Después del gran éxito de Ida (2013), el cineasta polaco regresa con un filme sobre ese amor que desgarra, duele y llega a helar; sobre caminos un día unidos y al otro separados a la fuerza; sobre los indeseables designios del destino y el papel que desempeñamos frente a ellos. Ambientada en la ruinosa Polonia de posguerra, Cold War narra la historia de un pianista y una joven campesina cuyos caminos se cruzan en la compañía de coros y danzas que él ha sido conminado a dirigir para enardecer el espíritu patriótico de las gentes tras la contienda. Las circunstancias empujan a ambos a buscar la manera de sobrevivir, y, mientras que él renuncia y se exilia en París, ella decide continuar trabajando al servicio de los soviéticos, por lo que sus vidas son condenadas a discurrir separadas, esperando que el tiempo las reúna y les haga recobrar el sentido del que de ese modo carecen.
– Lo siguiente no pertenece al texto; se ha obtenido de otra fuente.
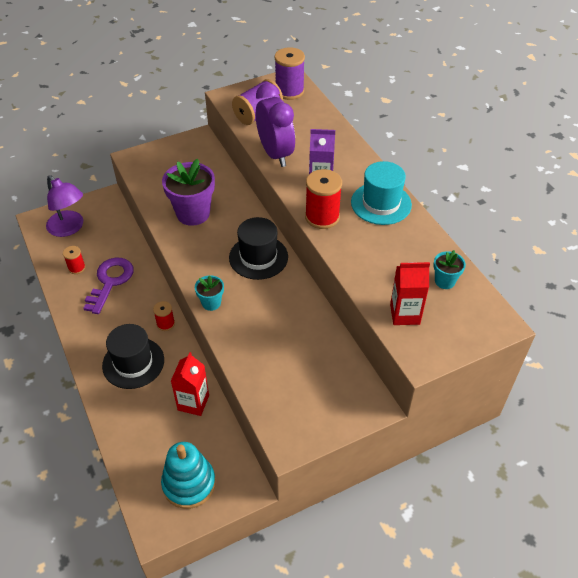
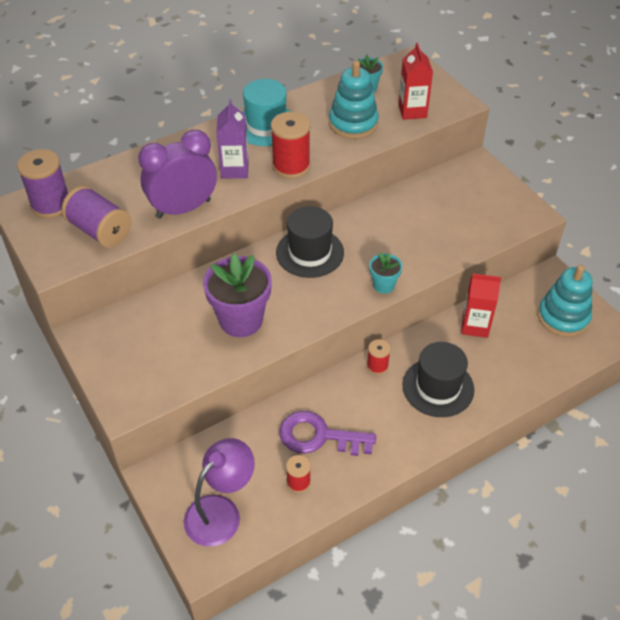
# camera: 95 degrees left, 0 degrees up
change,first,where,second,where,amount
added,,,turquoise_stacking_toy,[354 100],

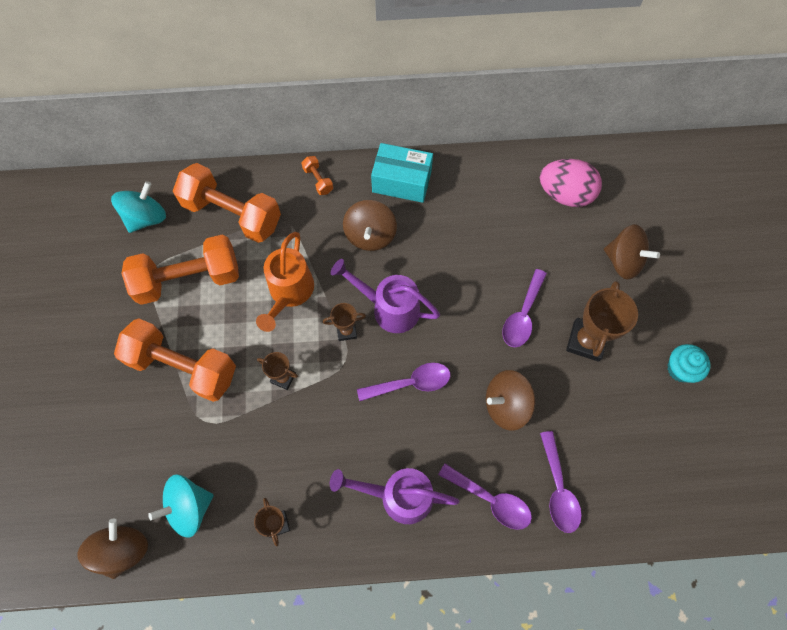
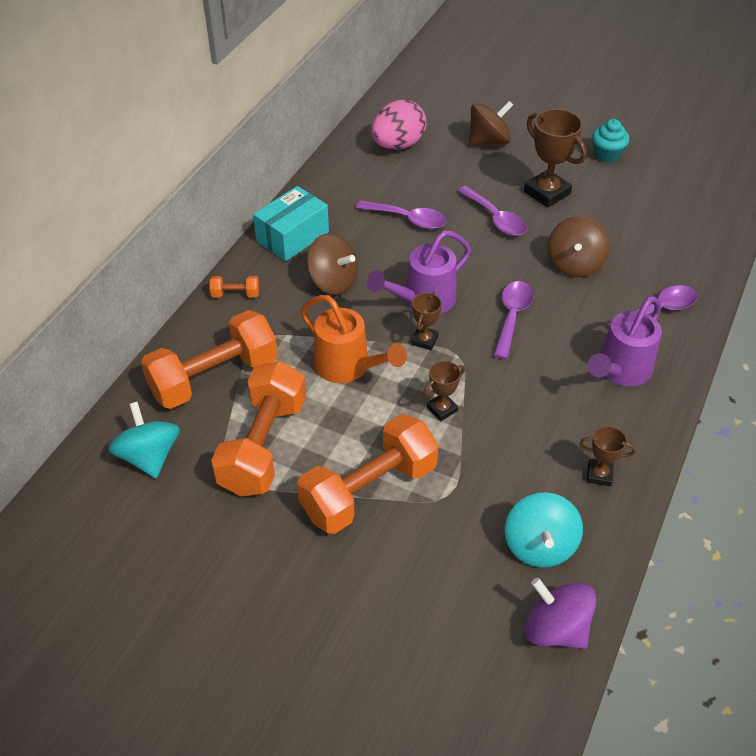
# camera: 60 degrees left, 20 degrees down
change,first,where,second,where,amount
recoloured,brown_spinning_top,[112 548],purple_spinning_top,[561 613],
moved,purple_spoon,[561 482],,[401 214],

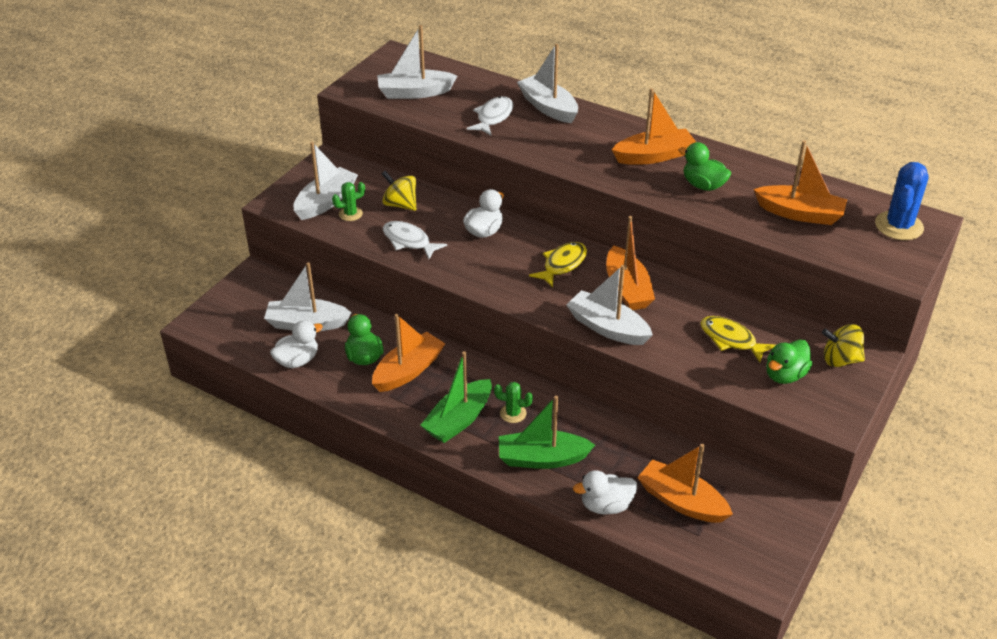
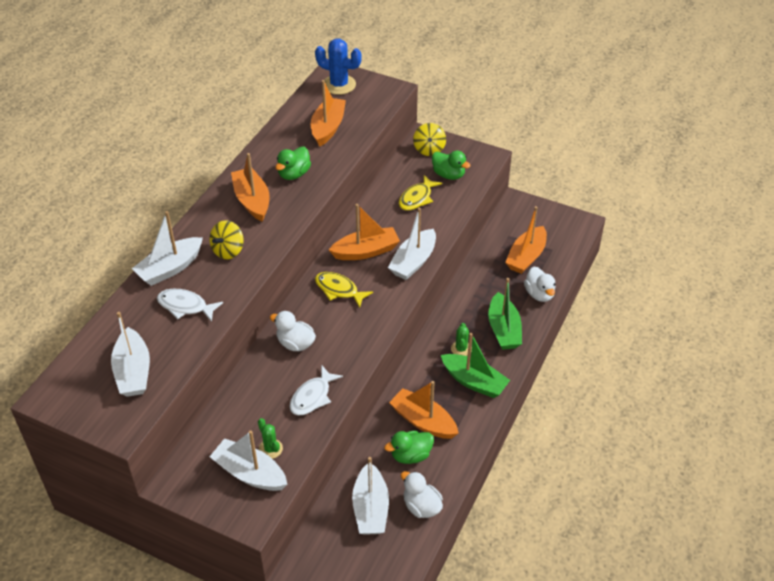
# camera: 95 degrees left, 5 degrees up
change,first,where,second,where,amount
moved,yellow_spinning_top,[399 191],,[226 239],

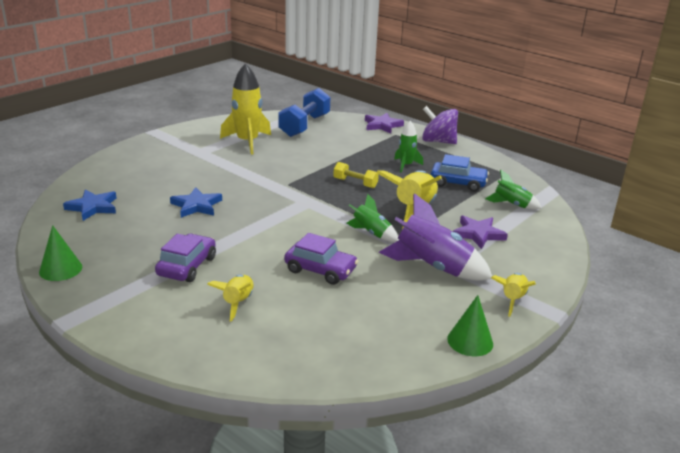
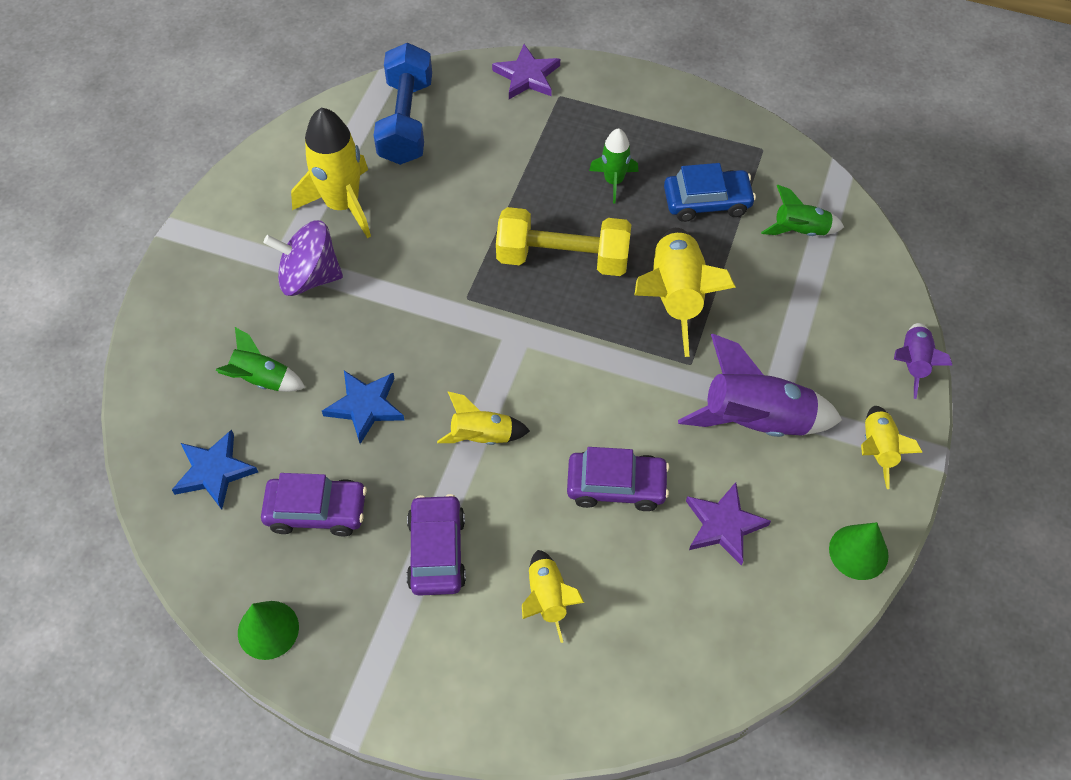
# camera: 20 degrees left, 30 degrees up
change,first,where,second,where,amount
resized,yellow_dumbbell,[356 175],,[564 241],x1.88
moved,green_rocket,[372 218],,[261 359],
moved,purple_spinning_top,[440 125],,[303 258],
moved,purple_star,[480 232],,[728 524],
added,,,purple_car,[314 504],
added,,,yellow_rocket,[483 418],
added,,,purple_rocket,[923 361],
Cada fotograma es una obra de arte. Ya desde el comienzo, resueltamente magnético, en que la musicalidad emerge del barro para brillar en contraste con el natural silencio, el director nos introduce en una atmósfera envolvente e hipnótica de la que resultará harto difícil salir. Al exquisito tratamiento del blanco y negro, muestra manifiesta del mejor clasicismo, se unen en perfecta sinergia un manejo virtuoso de los encuadres, una poderosa interpretación actoral y una sutil elección de la banda sonora, que, complementando a un texto correctísimo, dan lugar a un conjunto rebosante de lirismo, pasión, carnalidad, tristeza y Verdad, culminado, además, con el que ya ha sido señalado por varios como uno de los desenlaces más hermosos de la cinematografía reciente.
Pawlikowski nos ha devuelto la belleza de lo humano, de las miradas, de los sentimientos universales, de las relaciones puras y lacerantes, del hombre frente a su sino o a las noches en soledad; del humo del tabaco, de los trenes, de las cabinas de teléfono, de los coches de antes; del jazz, del rock, de la música clásica; de todo eso que la (pos)modernidad enterró en aras del progreso y la prosperidad. Pawlikowski ha acometido un verdadero acto de protesta.